There’s also the “launch pad” — the area next to the doors leading to the rest of the hospital where doctors put patients who are about to be admitted, so it opens up the room.
When the ER is very busy, the nurses even get patients started on labs and tests and then have them go back to the waiting room, to try to get them to a doctor faster.
The hospital also uses the pre/post-surgical area, which is adjacent to the ER, as overflow when it’s empty on weekends or nights to run as an urgent-care center.
Nurses and physician assistants can help take care of simpler cases such as small lacerations and colds, Rose said.
Turnover is key in an emergency room, Dr. Chris Flynn said.

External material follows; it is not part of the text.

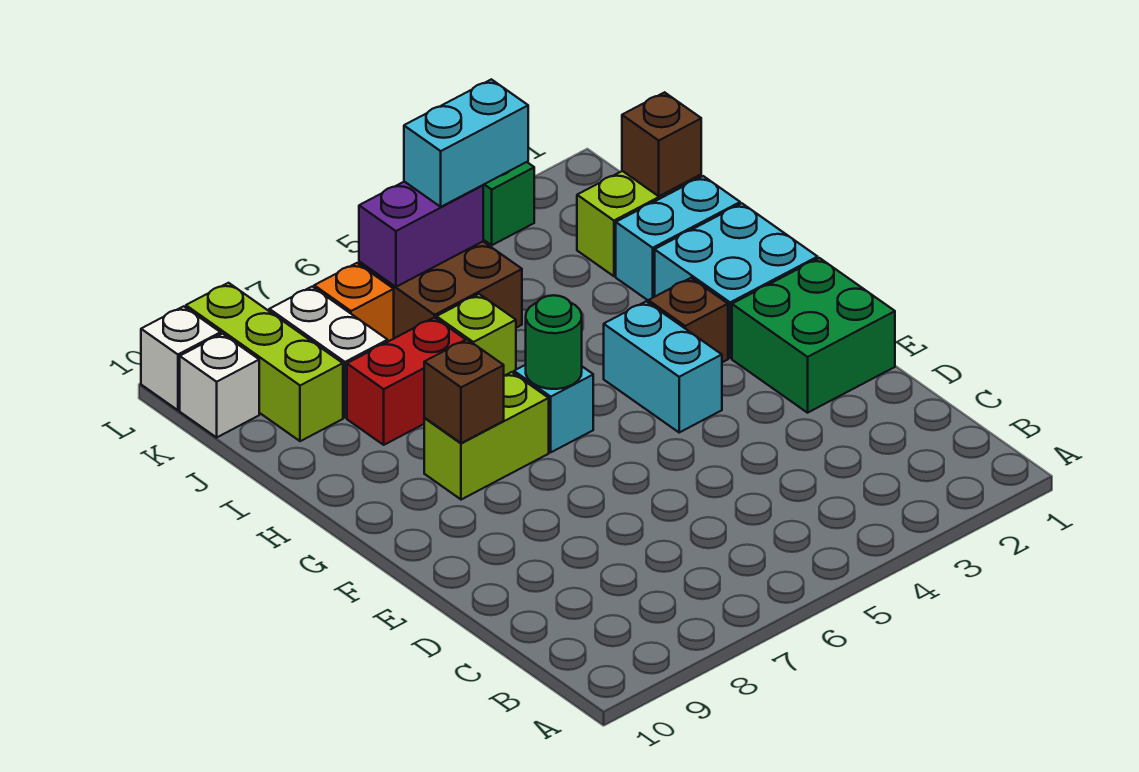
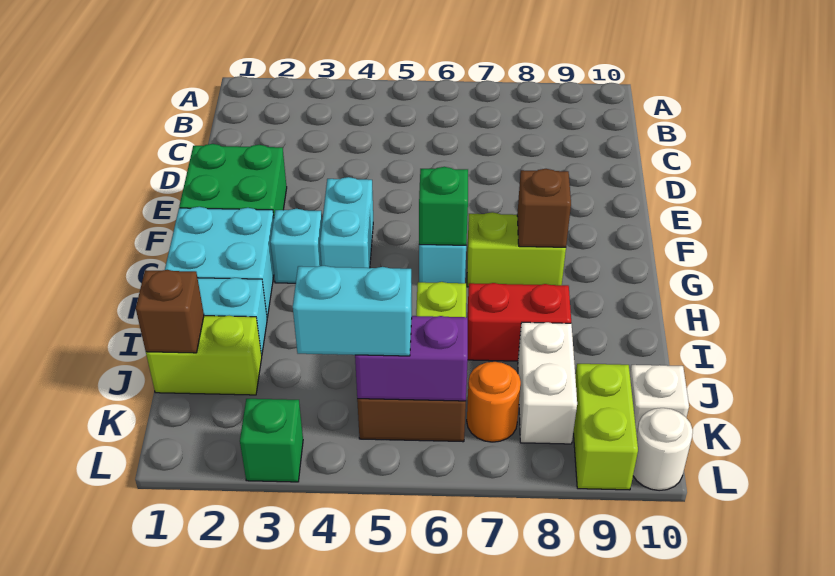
brown brick G3 level 1 -> cyan brick G3 level 1
green round brick G6 level 2 -> green brick G6 level 2
lime brick J9:L9 level 1 -> lime brick K9:L9 level 1
orange brick K7 level 1 -> orange round brick K7 level 1
white brick L10 level 1 -> white round brick L10 level 1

The hospital plans to double the ER’s size with construction by 2018, but the space is crowded for now.
The emergency department was designed for 25,000 visits a year, but doctors had 43,800 visits last year, Werft said.

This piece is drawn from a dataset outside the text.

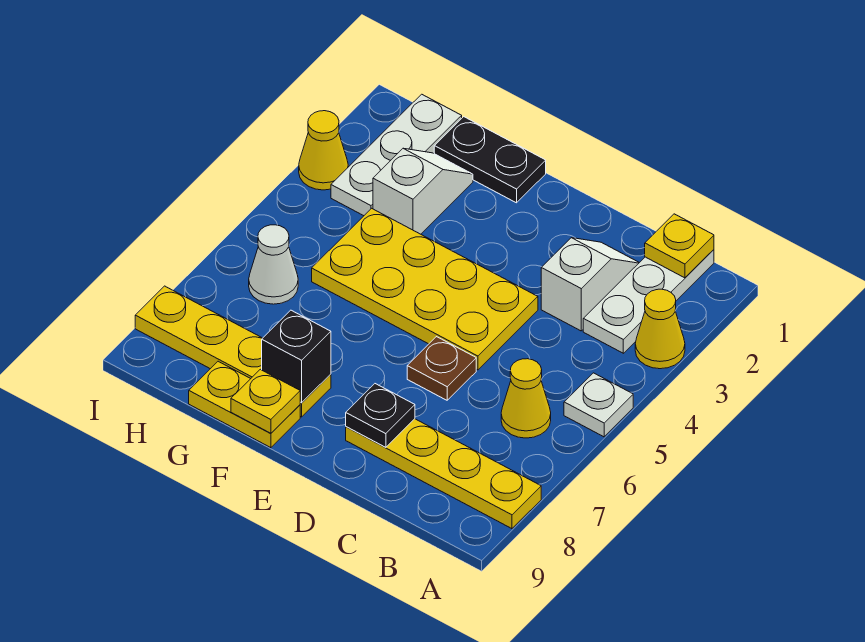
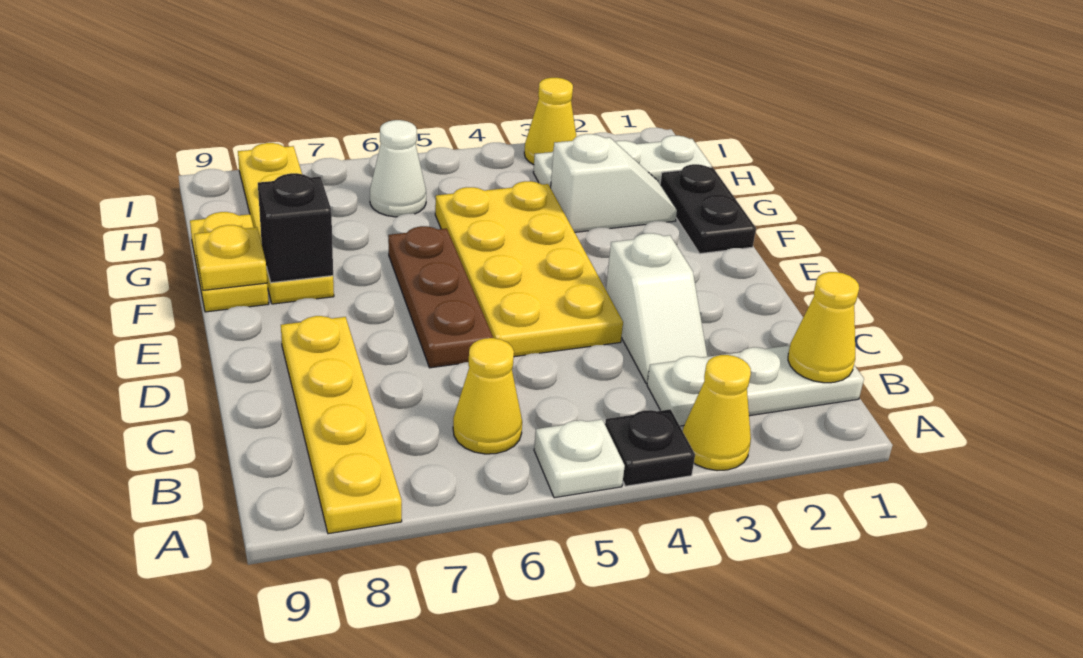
yellow plate B1 level 2 -> yellow cone B1 level 2
white slope C2:C3 level 1 top 3 -> white slope C3:D3 level 1 top D
brown plate D6 level 1 -> brown plate D6:F6 level 1
black plate D8 level 2 -> black plate A4 level 1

Marian Regional Medical Center has had even more growth, more than doubling its emergency room visits over 15 years to almost 53,000 in 2011. The new hospital, which opened in May 2012, is twice the size of the previous facility.

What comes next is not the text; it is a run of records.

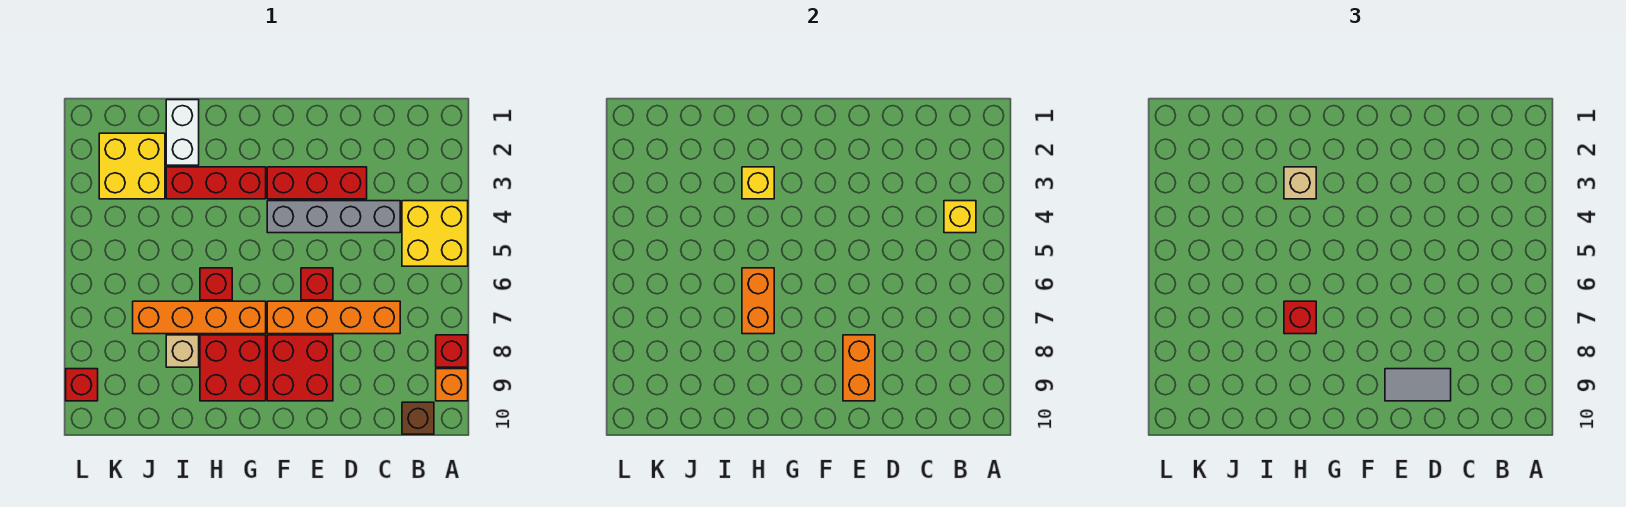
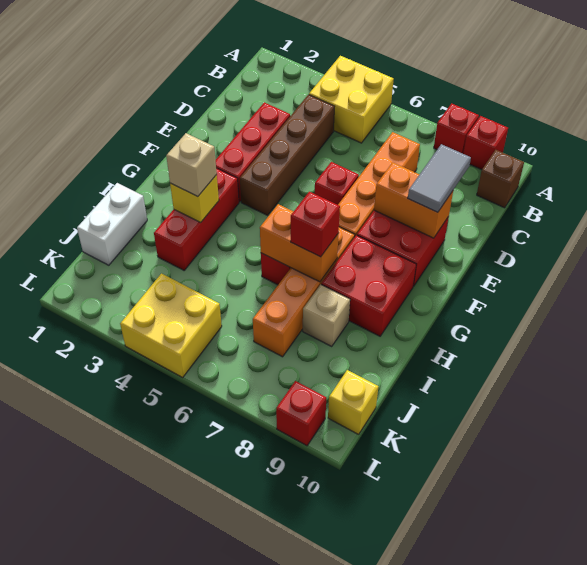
orange brick A9 level 1 -> red brick A9 level 1
yellow brick B4 level 2 -> yellow brick K10 level 1
grey brick C4:F4 level 1 -> brown brick C4:F4 level 1
white brick I1:I2 level 1 -> white brick I1:J1 level 1
yellow brick J2:K3 level 1 -> yellow brick K4:L5 level 1

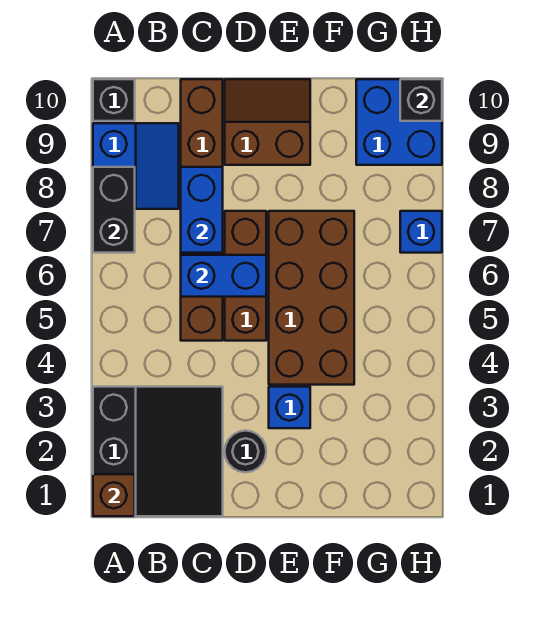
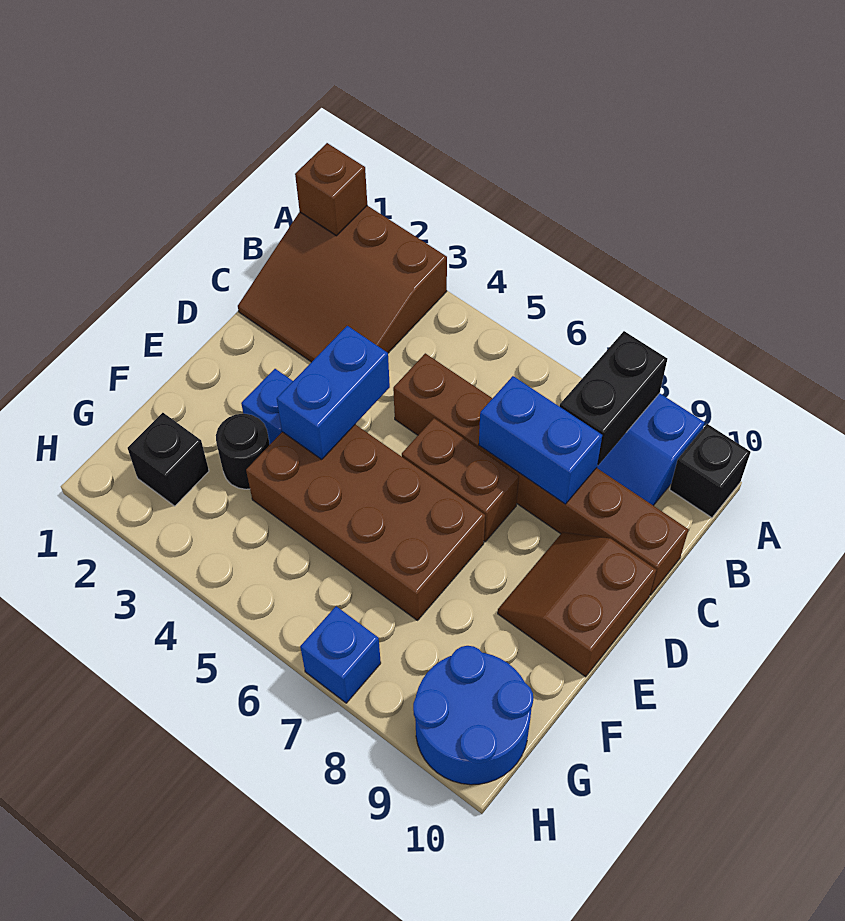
black slope A1:C3 level 1 top A -> brown slope A1:C3 level 1 top A
black brick A7:A8 level 2 -> black brick A8:B8 level 2
blue brick C6:D6 level 2 -> blue brick D4:E4 level 2
black round brick D2 level 1 -> black round brick F3 level 1
brown brick D5:D7 level 1 -> brown brick D6:D7 level 1
brown slope D9:E10 level 1 top 9 -> brown slope D9:E10 level 1 top 10
blue brick G9:H10 level 1 -> blue round brick G9:H10 level 1
black brick H10 level 2 -> black brick G2 level 1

Half of the ER’s cases are dedicated to mental health or “social failure” like untreated mental illness and/or drug addition, Flynn said.
Years ago, cases coming into the emergency would be broken arms, lacerations, appendicitis, gallstones and the like.
Now, Flynn said, they’re much more complicated problems that don’t belong in an emergency room.
“We don’t have the resources and our system is overwhelmed,” he said.
Santa Barbara Cottage Hospital’s emergency department and case management program meets with community organizations every week for a “Monday huddle” to try to reduce the number of frequent emergency room visitors among the local homeless population.
The strategy has significantly reduced the emergency department visits for that population, Werft said.
The number of inappropriate ER visits was almost 700 in 2009, but that number was down to 32 in 2012, according to Cottage Health System spokeswoman Maria Zate.
The number of inappropriate visits for the more recent group, with completely different patients, dropped 56 percent from 2011 to 2012, she added.
“What we’re doing seems to be working based on the data,” she said.
Sixteen different groups are involved in the homeless roundtable to collaborate and get people signed up for social services.
The organizations include Santa Barbara CARES, WillBridge, Safe Parking Program, the Santa Barbara Rescue Mission, Casa Esperanza, Salvation Army, Parish Nursing, the Santa Barbara County Public Health Department, CenCal Health, the Santa Barbara City Housing Authority, the Santa Barbara restorative policing program, the Cottage Health System case management group and medical social work program, and the Cottage transfer center.